The problem of evil and suffering is perhaps the greatest of all challenges to religious belief. It is the difficulty of reconciling the existence of wickedness in the world with the existence of an omniscient, omnipotent, omnibenevolent God. It is best explained in the inconsistent triad; a vertex dating from Epicurus and Augustine that acknowledges the main problem believers face; how can there be a deity that is all good, powerful and knowing if evil exists, as the problem of evil itself is a contradiction within the idea of a deity.
The problem of evil is an extensive problem. Whether malum culpae; moral evils we inflict upon one another (murder), or malum poenae; evil caused by natural occurrences (earthquakes) it is the direct cause of the suffering we endure each day.
Different religious perspectives require different answers; the ‘problem of evil’, which in itself has numerous debatable aspects, is therefore interpreted in different ways by atheists, agnostics and theists. To theists particularly, the existence of evil in our world poses more than a merely philosophical or apologetic problem; it creates a very personal religious one, as although our painful experience may not challenge our belief that God exists, what may be at risk is our confidence in a God we can freely worship and love, and in whose love we can feel secure.
Some suggest that evil is merely the name we give to inexplicable, nonsensical occurrences that defy explanation; that is why they are evil. However, some believe that evil is necessary, as it is merely a deprivation of good that provides contrast and allows us to appreciate the good God has given us.
Give an account of two solutions and consider the view that they fail to solve the problem of suffering. 
The problem of evil has been reconsidered and reformulated many times since the time of Epicurus; the main theodicies stemming from the Free Will Defence, which states that evil is necessary to defend man’s free will.
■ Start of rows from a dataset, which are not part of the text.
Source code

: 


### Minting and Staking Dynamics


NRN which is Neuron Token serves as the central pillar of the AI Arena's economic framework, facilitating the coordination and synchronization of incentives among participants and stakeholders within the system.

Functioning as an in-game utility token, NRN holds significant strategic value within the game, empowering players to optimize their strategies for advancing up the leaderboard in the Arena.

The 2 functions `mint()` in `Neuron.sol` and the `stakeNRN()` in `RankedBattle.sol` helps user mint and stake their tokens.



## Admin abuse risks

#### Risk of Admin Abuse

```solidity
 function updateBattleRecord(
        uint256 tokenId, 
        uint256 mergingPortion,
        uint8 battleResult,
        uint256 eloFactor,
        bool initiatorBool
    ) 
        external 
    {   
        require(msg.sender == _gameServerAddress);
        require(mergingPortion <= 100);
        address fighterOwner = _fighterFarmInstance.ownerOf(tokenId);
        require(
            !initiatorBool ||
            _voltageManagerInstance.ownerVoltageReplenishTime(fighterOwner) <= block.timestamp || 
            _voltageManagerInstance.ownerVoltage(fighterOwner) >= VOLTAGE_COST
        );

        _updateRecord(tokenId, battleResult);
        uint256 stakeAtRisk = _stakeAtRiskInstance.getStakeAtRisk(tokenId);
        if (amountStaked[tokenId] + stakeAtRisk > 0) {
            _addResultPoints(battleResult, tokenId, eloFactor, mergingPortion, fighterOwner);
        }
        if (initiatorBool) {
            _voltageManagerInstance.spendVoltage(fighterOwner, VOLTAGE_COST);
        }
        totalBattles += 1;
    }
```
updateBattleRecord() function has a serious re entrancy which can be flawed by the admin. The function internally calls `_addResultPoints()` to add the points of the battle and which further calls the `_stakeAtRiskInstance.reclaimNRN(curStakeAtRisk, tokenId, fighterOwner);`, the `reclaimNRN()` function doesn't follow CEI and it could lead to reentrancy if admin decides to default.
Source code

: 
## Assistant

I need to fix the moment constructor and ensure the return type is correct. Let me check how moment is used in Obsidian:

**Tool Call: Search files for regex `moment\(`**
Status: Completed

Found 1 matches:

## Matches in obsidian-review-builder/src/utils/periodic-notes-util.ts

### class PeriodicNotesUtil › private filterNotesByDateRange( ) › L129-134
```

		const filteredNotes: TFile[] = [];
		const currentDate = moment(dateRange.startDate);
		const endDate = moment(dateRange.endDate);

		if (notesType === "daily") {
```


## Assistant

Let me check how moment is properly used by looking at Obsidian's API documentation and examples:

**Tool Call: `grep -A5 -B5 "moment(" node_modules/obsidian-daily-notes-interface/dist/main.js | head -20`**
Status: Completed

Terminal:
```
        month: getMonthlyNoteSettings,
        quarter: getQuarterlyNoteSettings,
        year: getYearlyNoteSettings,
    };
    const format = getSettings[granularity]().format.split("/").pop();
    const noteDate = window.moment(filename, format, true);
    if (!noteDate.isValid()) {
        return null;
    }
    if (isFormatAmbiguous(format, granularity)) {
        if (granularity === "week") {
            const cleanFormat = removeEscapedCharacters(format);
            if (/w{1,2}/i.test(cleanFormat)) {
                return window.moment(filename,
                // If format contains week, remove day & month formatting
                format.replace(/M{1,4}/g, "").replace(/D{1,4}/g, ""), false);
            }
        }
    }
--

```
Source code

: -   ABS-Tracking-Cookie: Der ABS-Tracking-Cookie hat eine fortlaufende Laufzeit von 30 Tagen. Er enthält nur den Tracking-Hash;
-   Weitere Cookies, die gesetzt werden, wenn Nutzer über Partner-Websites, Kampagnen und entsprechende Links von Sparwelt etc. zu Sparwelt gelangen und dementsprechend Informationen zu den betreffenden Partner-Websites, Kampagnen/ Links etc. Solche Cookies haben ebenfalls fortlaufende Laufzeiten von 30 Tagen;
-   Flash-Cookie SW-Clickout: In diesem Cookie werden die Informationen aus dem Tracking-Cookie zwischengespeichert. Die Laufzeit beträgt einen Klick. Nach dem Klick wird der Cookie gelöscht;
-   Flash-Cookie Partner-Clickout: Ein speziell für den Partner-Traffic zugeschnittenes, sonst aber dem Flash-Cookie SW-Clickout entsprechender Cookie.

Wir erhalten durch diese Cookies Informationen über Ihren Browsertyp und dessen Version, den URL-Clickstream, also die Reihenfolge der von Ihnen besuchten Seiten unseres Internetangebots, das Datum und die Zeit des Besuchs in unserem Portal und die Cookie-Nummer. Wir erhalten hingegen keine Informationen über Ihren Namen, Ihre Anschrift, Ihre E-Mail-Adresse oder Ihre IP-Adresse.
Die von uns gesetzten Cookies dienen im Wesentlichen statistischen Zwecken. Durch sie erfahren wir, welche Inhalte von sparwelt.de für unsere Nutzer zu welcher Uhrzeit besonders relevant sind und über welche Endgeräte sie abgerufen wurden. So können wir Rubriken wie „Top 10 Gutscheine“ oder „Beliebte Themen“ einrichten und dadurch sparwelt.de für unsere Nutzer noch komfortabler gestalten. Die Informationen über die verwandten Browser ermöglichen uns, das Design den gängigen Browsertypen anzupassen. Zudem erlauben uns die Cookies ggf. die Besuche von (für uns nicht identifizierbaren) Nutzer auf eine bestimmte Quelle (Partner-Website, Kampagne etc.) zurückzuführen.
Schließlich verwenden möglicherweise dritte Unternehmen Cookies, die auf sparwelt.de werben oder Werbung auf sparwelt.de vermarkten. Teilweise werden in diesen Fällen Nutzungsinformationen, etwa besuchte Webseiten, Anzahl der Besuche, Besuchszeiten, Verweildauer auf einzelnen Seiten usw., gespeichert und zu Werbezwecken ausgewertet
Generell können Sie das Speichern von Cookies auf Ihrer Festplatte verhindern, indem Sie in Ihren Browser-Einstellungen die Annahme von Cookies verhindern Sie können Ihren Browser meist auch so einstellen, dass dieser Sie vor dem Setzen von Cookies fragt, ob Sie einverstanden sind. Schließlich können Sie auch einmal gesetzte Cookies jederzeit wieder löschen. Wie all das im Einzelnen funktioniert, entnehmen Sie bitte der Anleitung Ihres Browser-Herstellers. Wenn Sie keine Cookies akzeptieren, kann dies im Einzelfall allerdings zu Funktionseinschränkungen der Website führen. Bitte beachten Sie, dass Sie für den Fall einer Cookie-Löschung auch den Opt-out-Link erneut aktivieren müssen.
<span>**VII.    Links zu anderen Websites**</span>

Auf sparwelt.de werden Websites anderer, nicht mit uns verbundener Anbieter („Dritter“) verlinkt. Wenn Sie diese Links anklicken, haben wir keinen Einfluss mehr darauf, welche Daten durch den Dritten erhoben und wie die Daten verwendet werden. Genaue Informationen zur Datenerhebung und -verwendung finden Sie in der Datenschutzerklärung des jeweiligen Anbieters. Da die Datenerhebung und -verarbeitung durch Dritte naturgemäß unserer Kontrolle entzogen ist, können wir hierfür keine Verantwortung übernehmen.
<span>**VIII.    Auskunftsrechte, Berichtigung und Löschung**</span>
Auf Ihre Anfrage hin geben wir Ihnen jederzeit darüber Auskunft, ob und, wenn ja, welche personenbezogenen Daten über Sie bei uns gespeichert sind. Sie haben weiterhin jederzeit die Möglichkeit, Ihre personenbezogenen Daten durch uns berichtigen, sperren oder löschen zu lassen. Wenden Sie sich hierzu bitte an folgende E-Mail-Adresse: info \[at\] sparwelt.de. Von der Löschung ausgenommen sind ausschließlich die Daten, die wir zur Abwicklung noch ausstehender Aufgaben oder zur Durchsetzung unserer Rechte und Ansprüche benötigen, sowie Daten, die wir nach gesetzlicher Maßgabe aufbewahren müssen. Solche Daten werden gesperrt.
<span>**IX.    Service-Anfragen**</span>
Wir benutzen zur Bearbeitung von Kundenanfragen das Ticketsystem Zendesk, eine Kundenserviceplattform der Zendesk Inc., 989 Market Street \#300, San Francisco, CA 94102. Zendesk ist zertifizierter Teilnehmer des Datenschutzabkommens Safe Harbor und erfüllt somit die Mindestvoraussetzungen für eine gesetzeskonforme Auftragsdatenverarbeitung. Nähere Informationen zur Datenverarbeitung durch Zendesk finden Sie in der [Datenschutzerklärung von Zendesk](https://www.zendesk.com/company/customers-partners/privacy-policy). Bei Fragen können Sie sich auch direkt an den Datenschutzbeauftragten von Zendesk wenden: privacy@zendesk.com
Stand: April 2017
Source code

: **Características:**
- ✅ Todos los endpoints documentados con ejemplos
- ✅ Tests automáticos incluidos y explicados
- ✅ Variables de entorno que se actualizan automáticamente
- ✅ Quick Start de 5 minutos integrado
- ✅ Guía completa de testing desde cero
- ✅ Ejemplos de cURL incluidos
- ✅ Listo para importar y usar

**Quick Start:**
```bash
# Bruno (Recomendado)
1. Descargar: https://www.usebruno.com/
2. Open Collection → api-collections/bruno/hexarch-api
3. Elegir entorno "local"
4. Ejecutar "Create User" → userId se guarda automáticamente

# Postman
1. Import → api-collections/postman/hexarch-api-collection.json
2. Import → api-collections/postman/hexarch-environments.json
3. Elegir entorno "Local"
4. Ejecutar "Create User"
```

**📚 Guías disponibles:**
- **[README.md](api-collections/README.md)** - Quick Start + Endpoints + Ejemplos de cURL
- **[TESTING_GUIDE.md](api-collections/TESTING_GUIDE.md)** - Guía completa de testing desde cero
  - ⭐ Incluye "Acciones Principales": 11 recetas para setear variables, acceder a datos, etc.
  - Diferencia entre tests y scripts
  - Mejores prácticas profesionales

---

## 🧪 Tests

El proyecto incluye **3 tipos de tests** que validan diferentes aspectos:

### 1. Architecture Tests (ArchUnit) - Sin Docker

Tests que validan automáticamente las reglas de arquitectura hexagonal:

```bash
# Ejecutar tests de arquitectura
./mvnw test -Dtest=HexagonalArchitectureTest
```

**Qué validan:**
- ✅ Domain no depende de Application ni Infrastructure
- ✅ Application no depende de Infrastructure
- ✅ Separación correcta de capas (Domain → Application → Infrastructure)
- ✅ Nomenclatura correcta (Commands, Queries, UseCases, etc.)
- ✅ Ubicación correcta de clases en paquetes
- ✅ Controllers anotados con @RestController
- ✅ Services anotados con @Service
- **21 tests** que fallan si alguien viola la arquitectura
Augustine based his theodicy on the teachings in Genesis, primarily believing that every God made organism is ‘good’. He did not believe it an illusion like Mary Baker Eddy, but alike Aquinas, views it as a ‘privatio boni’; a deprivation of good, originating from Adam’s disobedience in the Garden of Eden. He held that we deserved punishment through natural evil, and it was this that produced a distance from God where moral evil could flourish. He believed that God is justified in allowing evil to stay, as He will then be merciful and save some in Christ, as well as gaining justice through condemning some to hell.
However, the challenge of evolutionary theory opposes Genesis on two points. Firstly, it hints to an instant creation rather than a process of evolution; stating that the world began perfectly, which completely contradicts all evolutionary theories and evidence modern scientists have gathered that support an earthly progression from simplicity to complexity. Secondly, Darwin’s theory of the Selfish Gene, that every creature, in the long run, acts to maximize the number of its descendants, challenges his theory of original perfection.
There is also a logical error, as according to Augustine, evil seems to have created itself out of nothing! If the origin of evil is Adam, and God is the creator of Adam, is God not then the origin of evil? Also, the appeal to free will as the source of evil is illogical in a world where there was no knowledge of good and evil. If the creatures chose to disobey they must have known evil, which means it must come from God. Finally, hell appears to be a part of the design of the universe, implying that God anticipated that evil would enter, which adds a very controversial aspect of theist understandings of God.
A well-known view is the Irenaean theodicy, revived by Hick in his book Evil and the God of Love in 1966. In contrast to Augustine’s theodicy, the key idea of the Irenaean works is that the human race was not created in a state of perfection but in a state of imperfection but leading to a state of perfection. The basis of this theory stems from the biblical teachings in Genesis 1, stating that first of all ‘God created man in His own image’, aiming also to make men in his likeness in the second stage of life.
The means to attain this ‘likeness’ is through free choice, which in turn implied the potential to disobey. This is commonly known as the Vale of Soul making; condensed by Hick into the epistemic distance (a distance that allows us to be responsible and to have the free choice to make that leap of faith to be with God). This is pictured by Michelangelo’s ‘Creation of Adam’, in which Adam is viewed very much in imago dei. Kierkegaard also illustrated the act of attaining true love rather than merely being compliant through the parable of the king and the peasant girl.
Scholars such as John Mackie have challenged this theory logically, as surely if there is an opposite evil for all good, then God himself must face equal evils at the end of the cycle. He also conjured up the Paradox of Omnipotence; based on the question that can God create rules, which bind himself?; and also, the thought that suffering (such as innocent children dying), can never be an expression of God’s love. Many theists would, however, support that evil is merely there to test our faith, but D Z Phillips contradicts this point, saying that ‘It is never justifiable to hurt someone in order to help them.’
Many follow Irenaeas’ theory, as it is a universalised concept of heaven, however that feature in itself makes it unjust. There is, therefore, no incentive for this ‘Vale of Soul Making’, as it questions God’s justice; denying genuine freedom and removing any point of moral effort.